§ **To-do item**:
Select and copy each line in the data below that contains the word "Herdecke". Match the case exactly.

[Available records Boundary: Start]

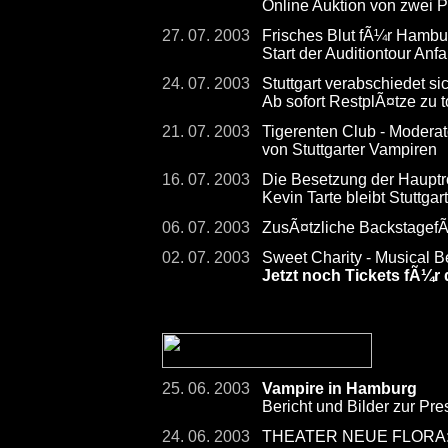
Online Auktion von zwei 
27. 07. 2003
Frisches Blut fÃ¼r Hambu
Start der Auditiontour Anf
24. 07. 2003
Stuttgart verabschiedet s
Ab sofort RestplÃ¤tze zu 
21. 07. 2003
Tigerenten Club - Moderat
von Stuttgarter Vampiren
16. 07. 2003
Die Besetzung der Hauptrol
Kevin Tarte bleibt Stuttgart
06. 07. 2003
ZusÃ¤tzliche Backstagef
02. 07. 2003
Sweet Charity - Musical B
Jetzt noch Tickets fÃ¼r 
25. 06. 2003
Vampire in Hamburg
Bericht und Bilder zur Pr
24. 06. 2003
THEATER NEUE FLORA: Ba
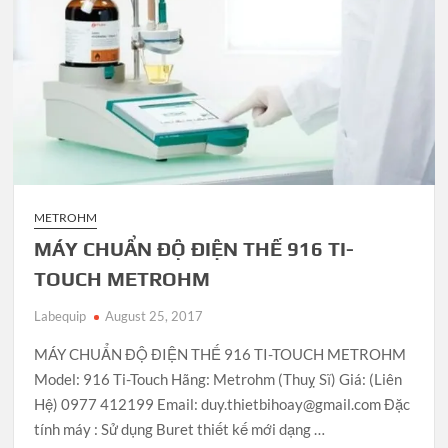
METROHM
MÁY CHUẨN ĐỘ ĐIỆN THẾ 916 TI-
TOUCH METROHM
Labequip
August 25, 2017
MÁY CHUẨN ĐỘ ĐIỆN THẾ 916 TI-TOUCH METROHM
Model: 916 Ti-Touch Hãng: Metrohm (Thuỵ Sĩ) Giá: (Liên
Hệ) 0977 412199 Email: duy.thietbihoay@gmail.com Đặc
tính máy : Sử dụng Buret thiết kế mới dạng …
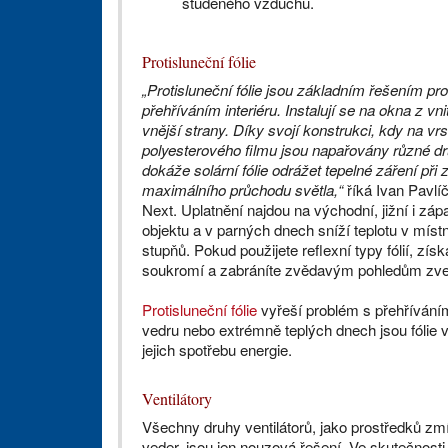
studeného vzduchu.
Protisluneční fólie
„Protisluneční fólie jsou základním řešením pr
přehříváním interiéru. Instalují se na okna z vni
vnější strany. Díky svojí konstrukci, kdy na vr
polyesterového filmu jsou napařovány různé d
dokáže solární fólie odrážet tepelné záření při
maximálního průchodu světla,“
říká Ivan Pavlí
Next. Uplatnění najdou na východní, jižní i záp
objektu a v parných dnech sníží teplotu v místn
stupňů. Pokud použijete reflexní typy fólií, získ
soukromí a zabráníte zvědavým pohledům zve
Protisluneční fólie
vyřeší problém s přehříváním 
vedru nebo extrémně teplých dnech jsou fólie
jejich spotřebu energie.
Ventilátory
Všechny druhy ventilátorů, jako prostředků zmí
veder, jsou jen nouzová řešení. Ve skutečnosti 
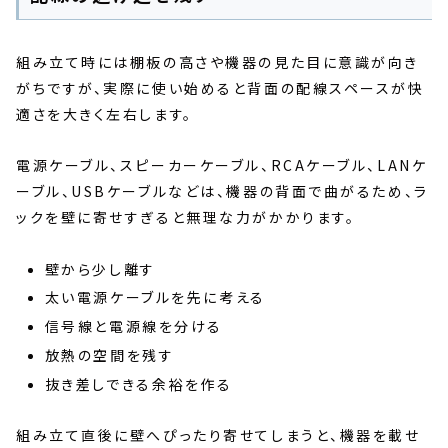
組み立て時には棚板の高さや機器の見た目に意識が向き
がちですが、実際に使い始めると背面の配線スペースが快
適さを大きく左右します。
電源ケーブル、スピーカーケーブル、RCAケーブル、LANケ
ーブル、USBケーブルなどは、機器の背面で曲がるため、ラ
ックを壁に寄せすぎると無理な力がかかります。
壁から少し離す
太い電源ケーブルを先に考える
信号線と電源線を分ける
放熱の空間を残す
抜き差しできる余裕を作る
組み立て直後に壁へぴったり寄せてしまうと、機器を載せ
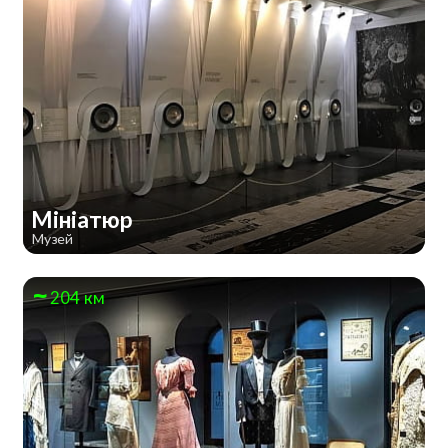
Мініатюр
Музей
204 км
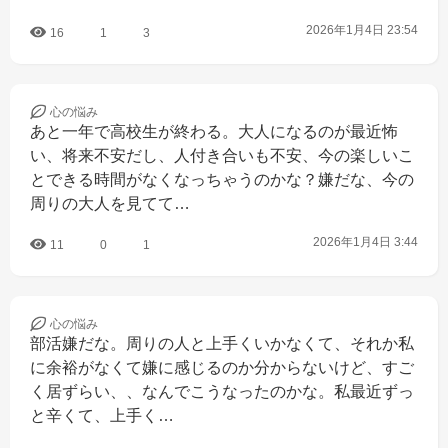
2026年1月4日 23:54
16
1
3
心の
悩み
あと一年で高校生が終わる。大人になるのが最近怖
い、将来不安だし、人付き合いも不安、今の楽しいこ
とできる時間がなくなっちゃうのかな？嫌だな、今の
周りの大人を見てて…
2026年1月4日 3:44
11
0
1
心の
悩み
部活嫌だな。周りの人と上手くいかなくて、それか私
に余裕がなくて嫌に感じるのか分からないけど、すご
く居ずらい、、なんでこうなったのかな。私最近ずっ
と辛くて、上手く…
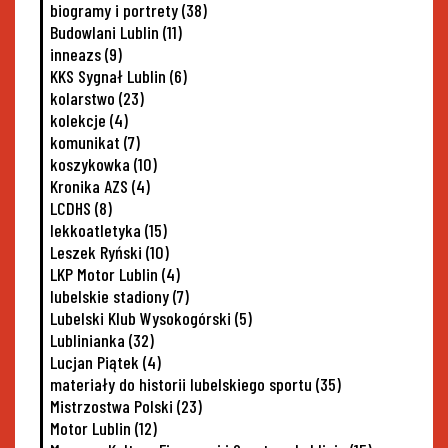
biogramy i portrety
(38)
Budowlani Lublin
(11)
inneazs
(9)
KKS Sygnał Lublin
(6)
kolarstwo
(23)
kolekcje
(4)
komunikat
(7)
koszykowka
(10)
Kronika AZS
(4)
LCDHS
(8)
lekkoatletyka
(15)
Leszek Ryński
(10)
LKP Motor Lublin
(4)
lubelskie stadiony
(7)
Lubelski Klub Wysokogórski
(5)
Lublinianka
(32)
Lucjan Piątek
(4)
materiały do historii lubelskiego sportu
(35)
Mistrzostwa Polski
(23)
Motor Lublin
(12)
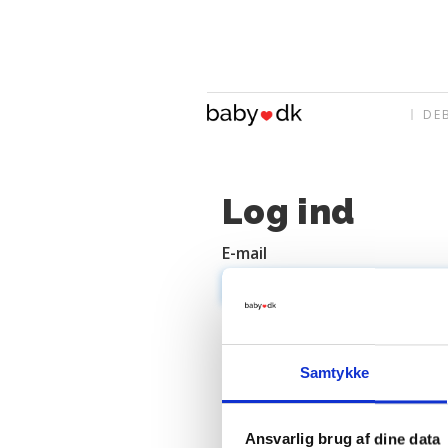
DE
Log ind
E-mail
Adgangskode
Samtykke
Ansvarlig brug af dine data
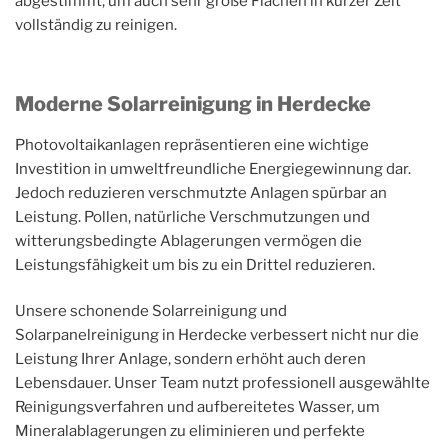
abgestimmt, um auch sehr große Flächen in kurzer Zeit
vollständig zu reinigen.
Moderne Solarreinigung in Herdecke
Photovoltaikanlagen repräsentieren eine wichtige
Investition in umweltfreundliche Energiegewinnung dar.
Jedoch reduzieren verschmutzte Anlagen spürbar an
Leistung. Pollen, natürliche Verschmutzungen und
witterungsbedingte Ablagerungen vermögen die
Leistungsfähigkeit um bis zu ein Drittel reduzieren.
Unsere schonende Solarreinigung und
Solarpanelreinigung in Herdecke verbessert nicht nur die
Leistung Ihrer Anlage, sondern erhöht auch deren
Lebensdauer. Unser Team nutzt professionell ausgewählte
Reinigungsverfahren und aufbereitetes Wasser, um
Mineralablagerungen zu eliminieren und perfekte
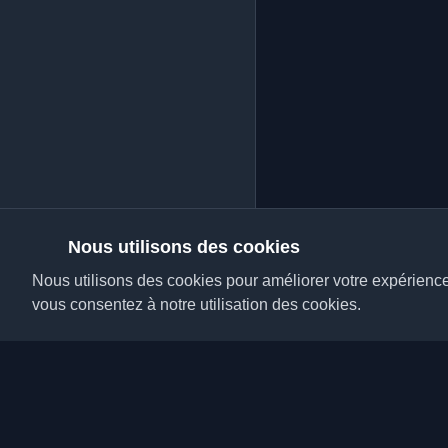
Nous utilisons des cookies
Nous utilisons des cookies pour améliorer votre expérience, 
vous consentez à notre utilisation des cookies.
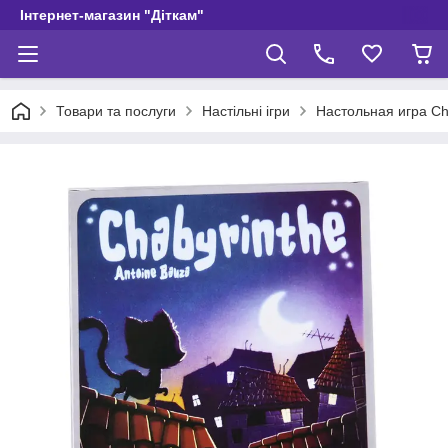
Інтернет-магазин "Діткам"
Товари та послуги
Настільні ігри
Настольная игра Ch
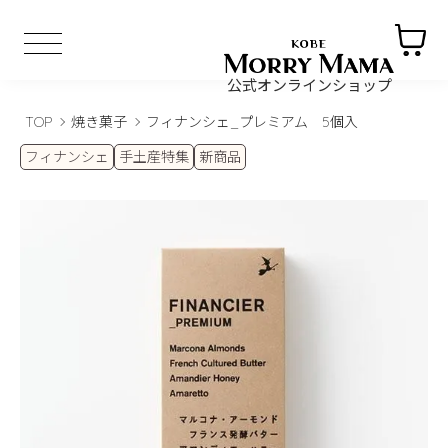
公式オンラインショップ
TOP
焼き菓子
フィナンシェ_プレミアム 5個入
フィナンシェ
手土産特集
新商品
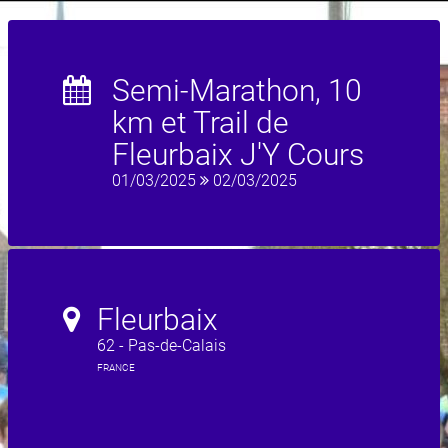
Semi-Marathon, 10
km et Trail de
Fleurbaix J'Y Cours
01/03/2025
02/03/2025
Fleurbaix
62 - Pas-de-Calais
FRANCE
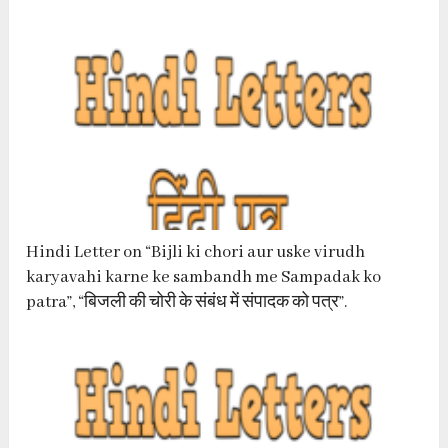
Hindi Letter on “Bijli ki chori aur uske virudh
karyavahi karne ke sambandh me Sampadak ko
patra”, “बिजली की चोरी के संबंध में संपादक को पत्र”.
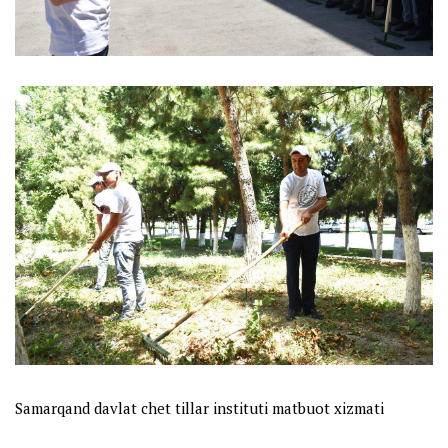
Samarqand davlat chet tillar instituti matbuot xizmati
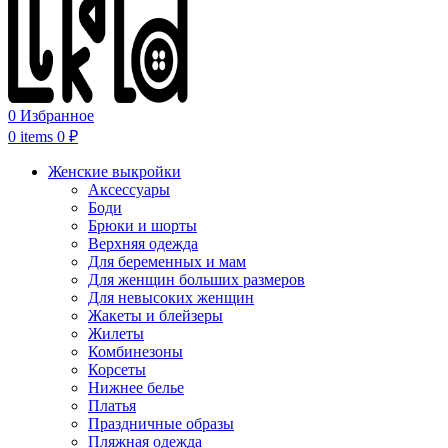
0
Избранное
0
items
0
₽
Женские выкройки
Аксессуары
Боди
Брюки и шорты
Верхняя одежда
Для беременных и мам
Для женщин больших размеров
Для невысоких женщин
Жакеты и блейзеры
Жилеты
Комбинезоны
Корсеты
Нижнее белье
Платья
Праздничные образы
Пляжная одежда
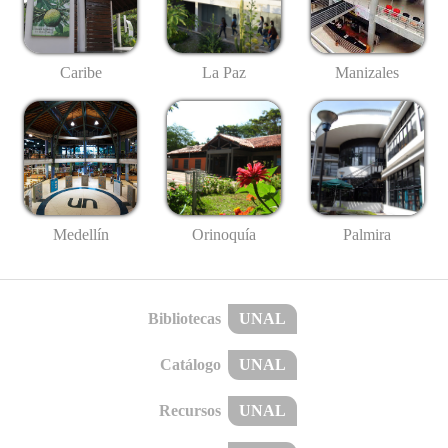
Caribe
La Paz
Manizales
Medellín
Palmira
Orinoquía
Bibliotecas
UNAL
Catálogo
UNAL
Recursos
UNAL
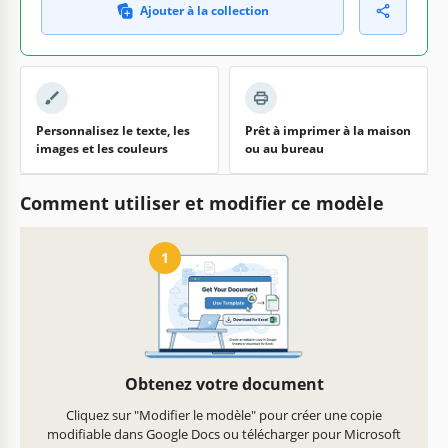
Ajouter à la collection
Personnalisez le texte, les
Prêt à imprimer à la maison
images et les couleurs
ou au bureau
Comment utiliser et modifier ce modèle
1
Obtenez votre document
Cliquez sur "Modifier le modèle" pour créer une copie
modifiable dans Google Docs ou télécharger pour Microsoft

[Available records Boundary: End]

§ **Solution to this problem**:
Moderne Solarreinigung in Herdecke
Solarpanelreinigung in Herdecke verbessert nicht nur die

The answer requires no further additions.